Directive: Going line by line through the material below, tally those that contain the word "Users" and give the count by itself.
◇ ◇ ◇
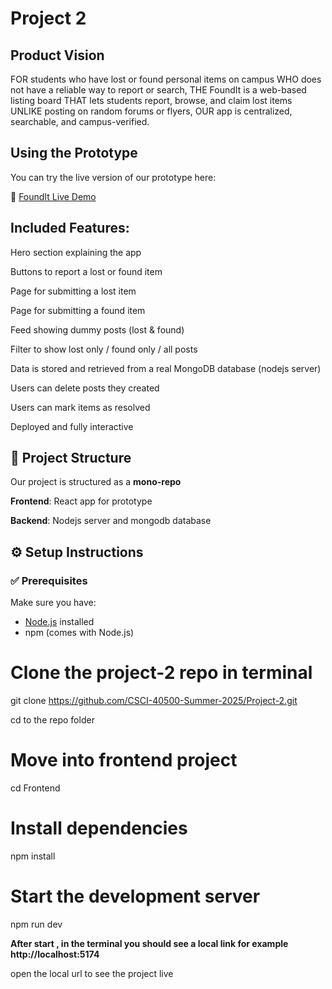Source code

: # Project 2

## Product Vision

FOR students who have lost or found personal items on campus
WHO does not have a reliable way to report or search,
THE FoundIt is a web-based listing board
THAT lets students report, browse, and claim lost items
UNLIKE posting on random forums or flyers,
OUR app is centralized, searchable, and campus-verified.

## Using the Prototype

You can try the live version of our prototype here:

🔗 [FoundIt Live Demo](https://founditapp.netlify.app)

## Included Features:

Hero section explaining the app

Buttons to report a lost or found item

Page for submitting a lost item

Page for submitting a found item

Feed showing dummy posts (lost & found)

Filter to show lost only / found only / all posts

Data is stored and retrieved from a real MongoDB database (nodejs server)

Users can delete posts they created

Users can mark items as resolved

Deployed and fully interactive

## 📁 Project Structure

Our project is structured as a **mono-repo**

**Frontend**: React app for prototype

**Backend**: Nodejs server and mongodb database

## ⚙️ Setup Instructions

### ✅ Prerequisites

Make sure you have:

- [Node.js](https://nodejs.org/) installed
- npm (comes with Node.js)

# Clone the project-2 repo in terminal

git clone https://github.com/CSCI-40500-Summer-2025/Project-2.git

cd to the repo folder

# Move into frontend project

cd Frontend

# Install dependencies

npm install

# Start the development server

npm run dev

**After start , in the terminal you should see a local link for example http://localhost:5174**

open the local url to see the project live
◇ ◇ ◇
Response below: 2